Argentina has left behind a foreign policy that lacked direction and character. Today, it has returned to acting in the world as a Nation that knows who it is, what it defends, and where it wants to go. Under the government of President Javier Milei, the country's international positioning is not improvised, nor is it adjusted according to the convenience of the day or negotiated in the shadows. It arises from a vision clearly articulated during the presidential campaign and is executed today with pragmatism, coherence, and conviction.
The President stated it when he was a candidate and maintained it later in the main international forums. Argentina had to stand on clear principles again. Freedom, life, private property, trade, defense of the West, national sovereignty, and rejection of any international bureaucracy that seeks to place itself above States to impose a certain way of living on the citizens of the world. That was the announced course. That is the course we are currently pursuing.
This coherence surprises many. For years, the world heard Argentine politics promise one thing and do another. In this phase, the opposite occurs. We do exactly what we said we would do. That phrase, so simple, has enormous political power. In an international system saturated with ambiguity, predictability becomes power.
The Foreign Ministry has a concrete responsibility. To transform the President's vision into international action. To turn principles into alliances, alliances into agreements, agreements into opportunities, and opportunities into investment, exports, and employment. Foreign policy does not float above national reality. It is the external mirror of an Argentina that organizes its economy, regains moral authority, and looks to the future with ambition.
Alliances without ambiguity
President Milei defined a clear strategic orientation from day one. Argentina had to strengthen its relationship with the United States and Israel. Not for transient affinities or diplomatic speculation, but as an expression of a deep convergence of values, interests, and a shared understanding of the world.

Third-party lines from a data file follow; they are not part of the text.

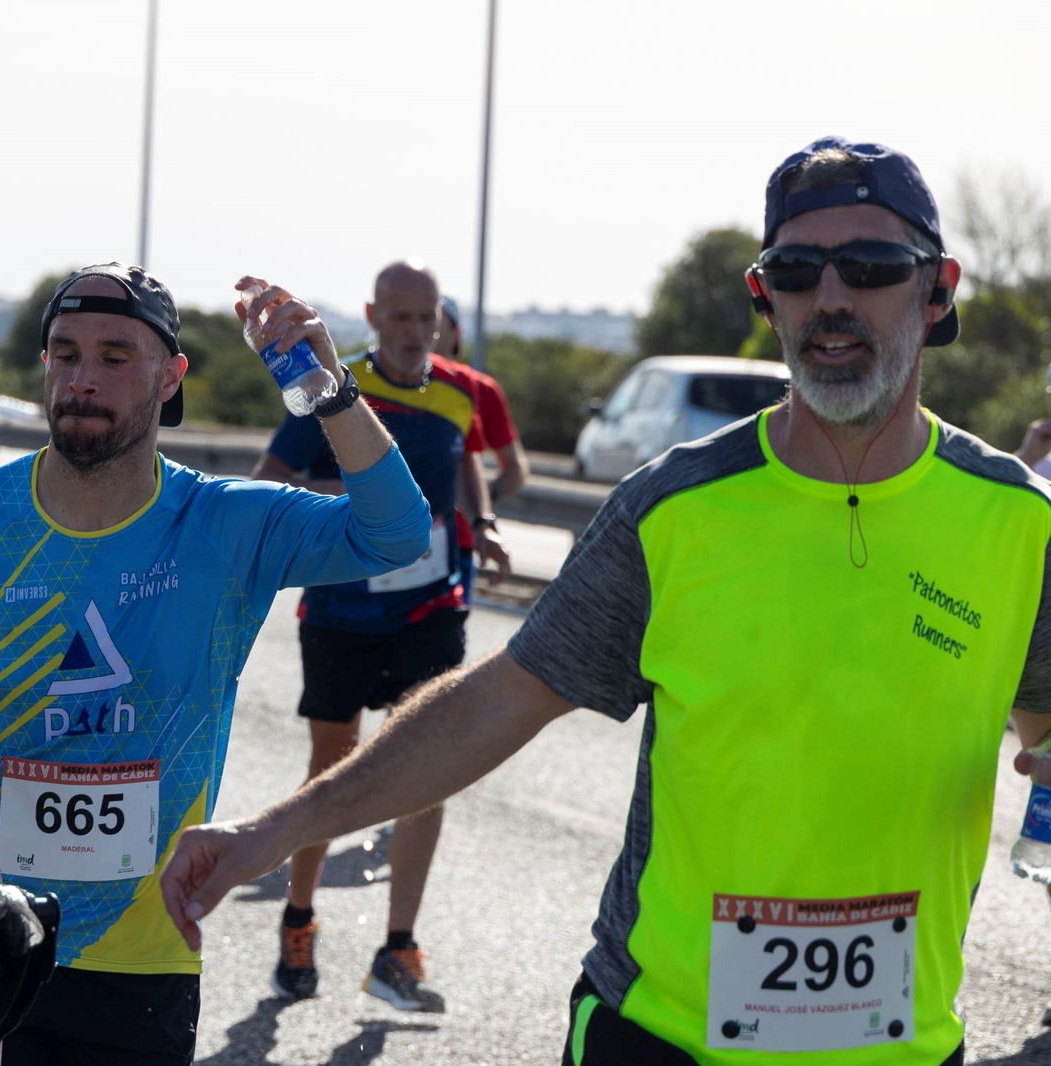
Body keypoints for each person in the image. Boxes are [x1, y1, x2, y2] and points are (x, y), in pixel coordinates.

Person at [164, 137, 1051, 1066]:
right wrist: (271, 832)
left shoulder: (1019, 525)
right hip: (662, 1039)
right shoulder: (673, 509)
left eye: (870, 267)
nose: (830, 298)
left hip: (904, 1050)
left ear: (938, 289)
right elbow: (500, 700)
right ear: (765, 297)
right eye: (796, 270)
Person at [0, 264, 430, 1064]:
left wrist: (330, 390)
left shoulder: (226, 523)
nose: (82, 378)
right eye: (65, 354)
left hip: (137, 957)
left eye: (115, 357)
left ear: (171, 377)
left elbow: (397, 534)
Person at [248, 261, 504, 1011]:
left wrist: (481, 523)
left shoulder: (459, 390)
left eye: (427, 318)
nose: (415, 333)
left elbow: (469, 466)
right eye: (399, 319)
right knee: (334, 766)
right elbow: (273, 474)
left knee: (430, 765)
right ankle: (299, 917)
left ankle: (398, 948)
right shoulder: (332, 384)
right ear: (372, 315)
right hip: (342, 613)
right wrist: (340, 508)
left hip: (431, 608)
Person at [439, 295, 528, 596]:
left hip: (456, 548)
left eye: (432, 321)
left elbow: (515, 469)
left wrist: (476, 506)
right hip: (387, 541)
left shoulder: (480, 390)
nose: (421, 331)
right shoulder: (376, 381)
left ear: (456, 334)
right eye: (406, 318)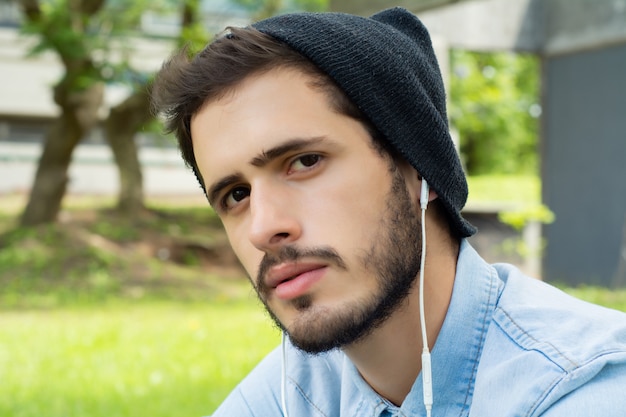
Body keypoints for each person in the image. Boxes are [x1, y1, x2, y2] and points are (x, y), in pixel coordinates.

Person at [151, 7, 626, 417]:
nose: (263, 227)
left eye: (304, 162)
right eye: (236, 195)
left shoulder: (585, 392)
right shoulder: (292, 389)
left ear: (418, 162)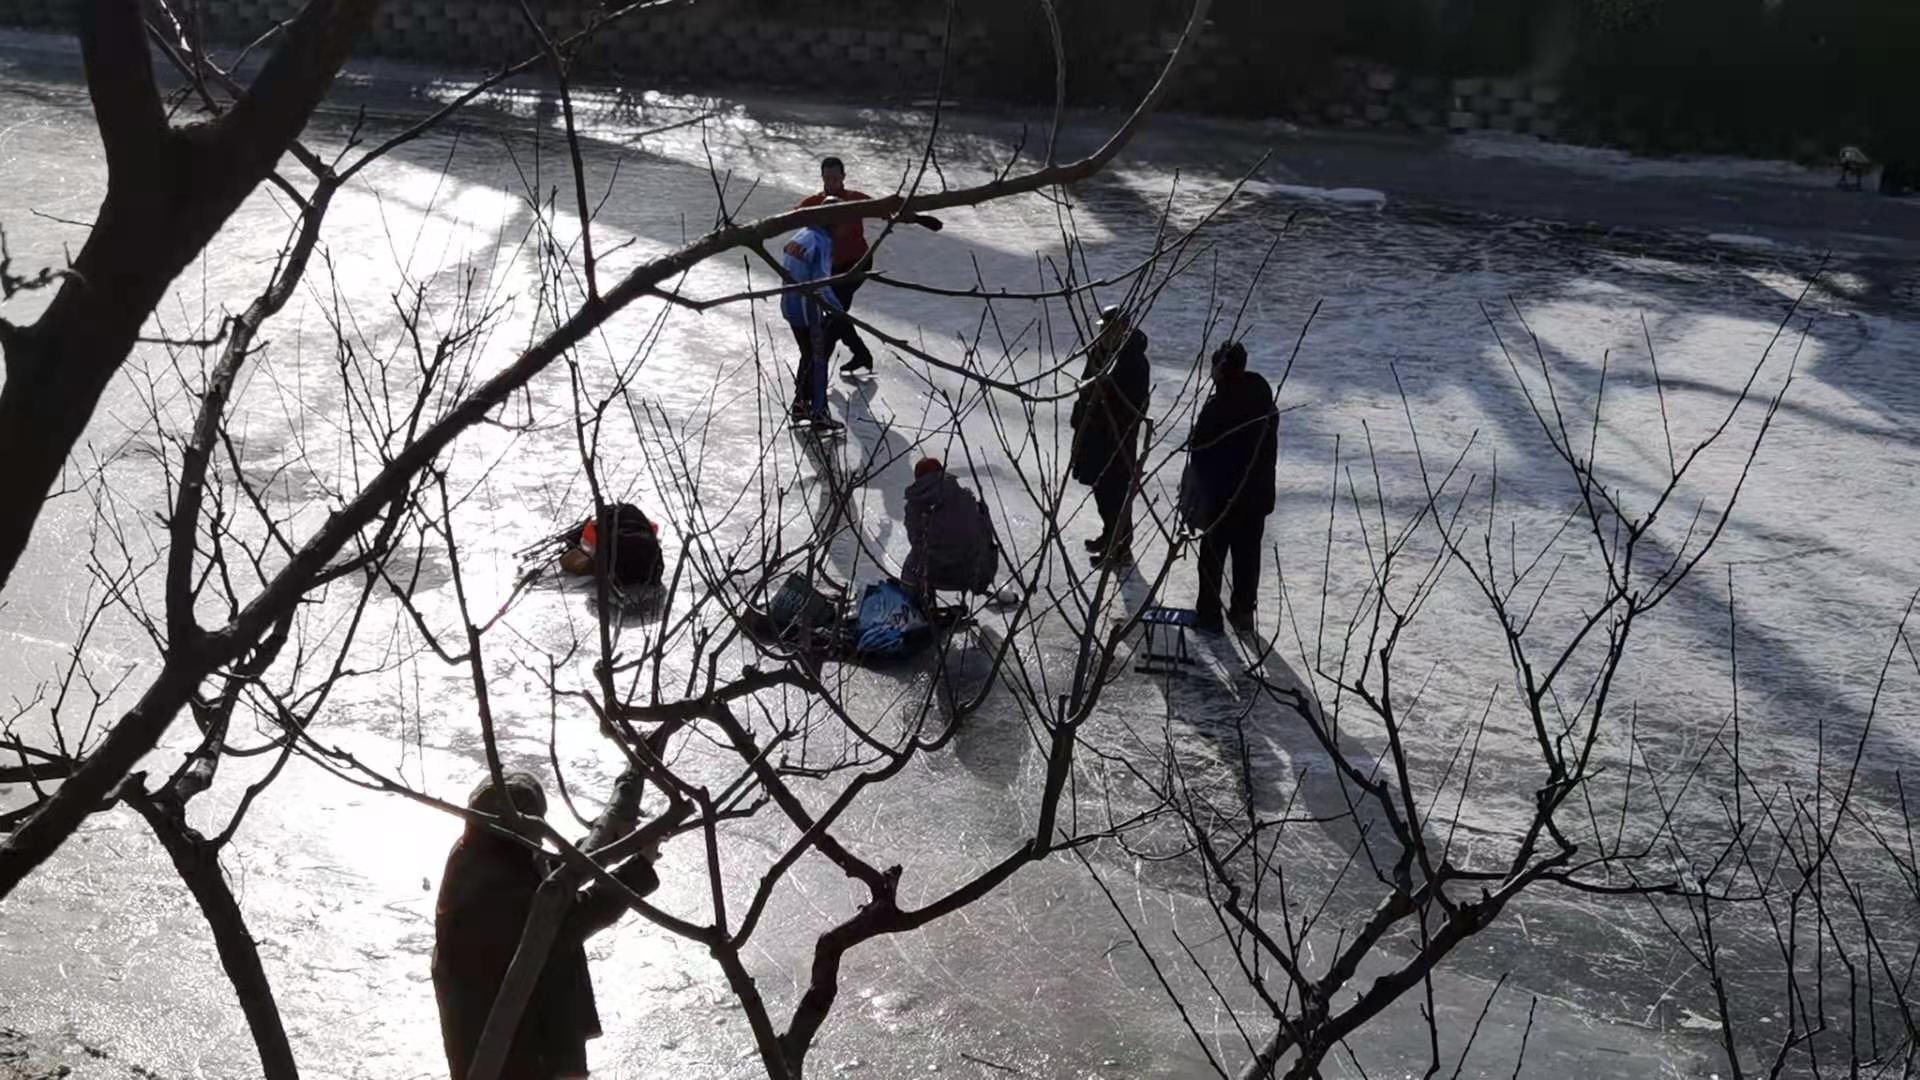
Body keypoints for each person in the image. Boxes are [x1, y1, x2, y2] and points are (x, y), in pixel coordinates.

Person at [432, 771, 661, 1080]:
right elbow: (568, 919)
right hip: (518, 1049)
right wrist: (641, 867)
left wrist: (607, 843)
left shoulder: (479, 852)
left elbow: (547, 875)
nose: (539, 836)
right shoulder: (494, 885)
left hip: (527, 1032)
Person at [796, 155, 944, 376]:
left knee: (834, 317)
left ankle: (818, 367)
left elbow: (887, 211)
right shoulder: (814, 203)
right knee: (837, 312)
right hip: (830, 270)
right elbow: (789, 219)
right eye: (827, 178)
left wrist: (918, 219)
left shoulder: (856, 200)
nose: (831, 183)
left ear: (843, 177)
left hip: (858, 264)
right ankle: (860, 354)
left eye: (835, 178)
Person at [1183, 341, 1279, 634]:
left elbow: (1200, 449)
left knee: (1212, 558)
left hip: (1222, 497)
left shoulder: (1219, 405)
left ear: (1221, 369)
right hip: (1256, 496)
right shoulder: (1264, 402)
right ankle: (1243, 613)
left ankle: (1209, 616)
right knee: (1247, 558)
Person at [1069, 305, 1151, 569]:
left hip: (1116, 438)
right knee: (1101, 490)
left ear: (1121, 330)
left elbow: (1135, 403)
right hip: (1093, 435)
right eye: (1102, 328)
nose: (1102, 333)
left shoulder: (1133, 361)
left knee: (1115, 492)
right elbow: (1085, 384)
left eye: (1108, 328)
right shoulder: (1100, 352)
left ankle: (1121, 547)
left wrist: (1106, 401)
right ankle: (1109, 534)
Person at [900, 456, 999, 603]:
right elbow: (984, 533)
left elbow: (915, 540)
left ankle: (917, 607)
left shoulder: (915, 506)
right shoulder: (967, 497)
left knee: (911, 564)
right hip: (970, 573)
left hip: (932, 574)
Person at [779, 210, 844, 431]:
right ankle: (819, 412)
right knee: (818, 358)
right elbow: (821, 283)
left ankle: (799, 404)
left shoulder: (800, 235)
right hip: (808, 309)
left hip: (789, 305)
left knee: (807, 354)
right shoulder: (821, 241)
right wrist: (838, 310)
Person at [556, 502, 664, 589]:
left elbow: (584, 555)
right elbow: (654, 529)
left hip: (617, 576)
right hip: (649, 573)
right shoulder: (638, 518)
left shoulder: (591, 528)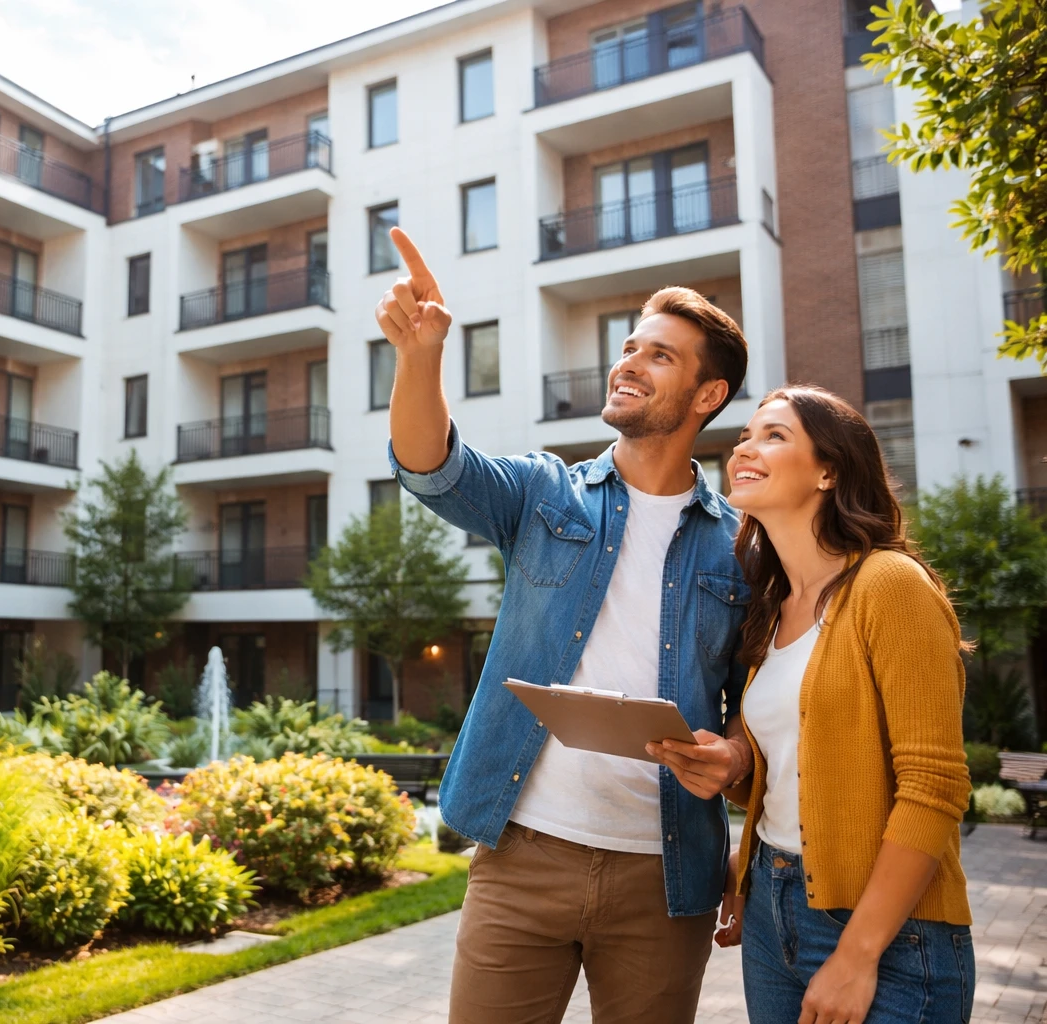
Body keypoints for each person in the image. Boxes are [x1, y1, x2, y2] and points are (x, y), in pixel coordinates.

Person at [379, 225, 753, 1024]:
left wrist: (736, 755)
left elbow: (765, 698)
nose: (628, 362)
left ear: (708, 395)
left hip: (666, 874)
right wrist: (419, 358)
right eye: (629, 346)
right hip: (522, 856)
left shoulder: (742, 548)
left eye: (659, 355)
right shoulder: (546, 494)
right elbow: (432, 467)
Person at [677, 386, 973, 1024]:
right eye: (746, 436)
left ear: (830, 470)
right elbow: (800, 768)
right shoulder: (772, 609)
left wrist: (858, 954)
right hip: (769, 912)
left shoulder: (888, 584)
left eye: (774, 435)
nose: (745, 448)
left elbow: (934, 787)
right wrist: (735, 790)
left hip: (889, 932)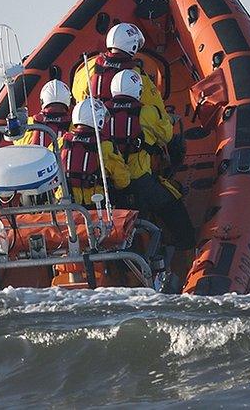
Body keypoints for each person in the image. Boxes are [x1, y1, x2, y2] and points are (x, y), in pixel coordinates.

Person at [106, 69, 195, 284]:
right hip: (143, 184)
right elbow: (166, 135)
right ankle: (189, 258)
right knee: (174, 206)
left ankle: (127, 275)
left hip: (113, 191)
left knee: (121, 234)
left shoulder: (100, 113)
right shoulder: (147, 112)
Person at [71, 22, 172, 145]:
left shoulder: (88, 68)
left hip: (97, 138)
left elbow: (78, 96)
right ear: (133, 46)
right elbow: (157, 108)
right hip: (128, 136)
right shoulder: (137, 76)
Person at [57, 98, 129, 207]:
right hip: (95, 207)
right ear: (98, 119)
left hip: (64, 206)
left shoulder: (60, 142)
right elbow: (123, 181)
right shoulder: (105, 147)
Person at [15, 80, 73, 147]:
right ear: (68, 100)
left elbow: (17, 140)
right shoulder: (73, 127)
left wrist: (19, 120)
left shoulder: (30, 124)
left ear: (42, 100)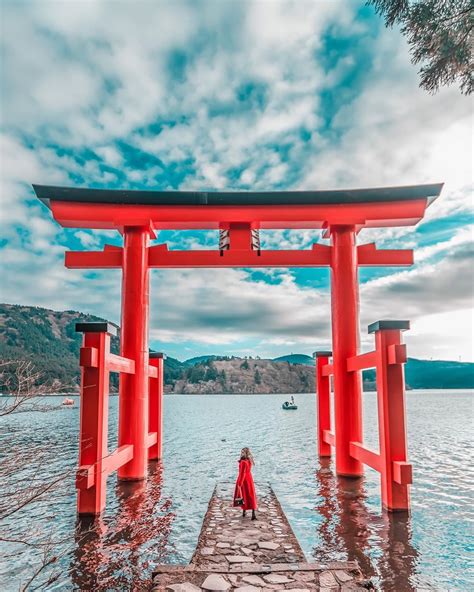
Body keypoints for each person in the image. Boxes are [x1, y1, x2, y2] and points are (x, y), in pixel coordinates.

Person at [233, 447, 257, 520]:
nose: (241, 454)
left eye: (243, 452)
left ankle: (244, 511)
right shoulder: (249, 460)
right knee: (251, 495)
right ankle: (253, 514)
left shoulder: (243, 462)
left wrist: (239, 483)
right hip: (249, 478)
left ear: (246, 453)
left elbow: (242, 473)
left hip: (244, 479)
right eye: (241, 452)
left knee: (243, 495)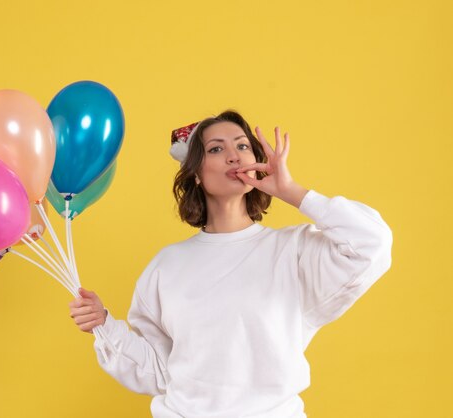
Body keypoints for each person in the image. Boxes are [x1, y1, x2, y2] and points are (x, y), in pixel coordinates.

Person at [68, 110, 393, 418]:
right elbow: (157, 371)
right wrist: (104, 324)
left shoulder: (293, 251)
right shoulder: (166, 266)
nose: (234, 155)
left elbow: (371, 243)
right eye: (216, 149)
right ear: (195, 172)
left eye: (242, 146)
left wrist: (292, 192)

With the United States, there is an evident complementarity. Argentina possesses strategic resources, energy, food, critical minerals, talent, and productive capacity. The United States has capital, technology, financing, scale, and a hemispheric perspective that increasingly makes the security of supply chains relevant. That relationship is already advancing with concrete instruments.
The Reciprocal Trade and Investment Agreement, the memorandum on critical minerals, the work with EXIM Bank and DFC, and Argentina's participation in the Shield of the Americas and the Peace Board demonstrate a relationship with political, economic, and strategic density.
The same is true with Israel. We share innovation, security, technology, and the defense of free societies against terrorism. We also share a moral conviction. Argentina knows firsthand the cost of international terrorism. It suffered it at the Israeli Embassy and at AMIA. It felt it again on October 7, when Argentine citizens were murdered and kidnapped by Hamas.
That is why our position admits no nuances. Argentina has declared the Islamic Revolutionary Guard, the Quds Force, Hezbollah, and Hamas as terrorist organizations, with their registration in the Public Registry of Persons and Entities Linked to Acts of Terrorism and their Financing. It also declared the Iranian chargé d'affaires persona non grata. In the face of terrorism, our country has stopped dwelling in the comfort of gray areas. It has taken a stand. And taking a stand, in these times, also builds prestige.
That same decision is expressed in Argentina's presidency of the International Alliance for Holocaust Remembrance. We did not assume that responsibility to occupy a symbolic place, but to promote an active policy against anti-Semitism, the trivialization of hatred, and indifference to terror. Argentina wants to lead in Latin America an agenda of memory, education, and defense of historical truth. A nation that knows how to identify horror also knows how to defend the future.
Regional leadership through example
The new international orientation also has a regional impact. Leading does not mean giving lessons from a pulpit. It means showing a path through actions. It means organizing the economy, defending principles, strengthening alliances, and acting clearly against dictatorships, terrorism, and threats to freedom.
Argentina does not remain silent in the face of regimes that violate rights, persecute citizens, and turn the State into an instrument of oppression. Our voice in the region is supported by a simple conviction. Freedom cannot be defended half-heartedly. That is why we clearly condemn the Venezuelan dictatorship and support actions aimed at holding Nicolás Maduro accountable for the crimes and systematic violations committed by his regime.
In this sense, the strategic relationship with the United States and Israel reinforces a clearer, firmer, and more consistent hemispheric position. Argentina has decided to abandon ambiguity in the face of authoritarianism and to exercise leadership again from moral clarity, political coherence, and active defense of freedom.
This positioning also strengthens our ability to build trust and regional cooperation on new bases. In a continent that has for too long normalized ambiguity in the face of authoritarianism, Argentina has decided to regain conceptual clarity and strategic direction. That definition does not isolate us.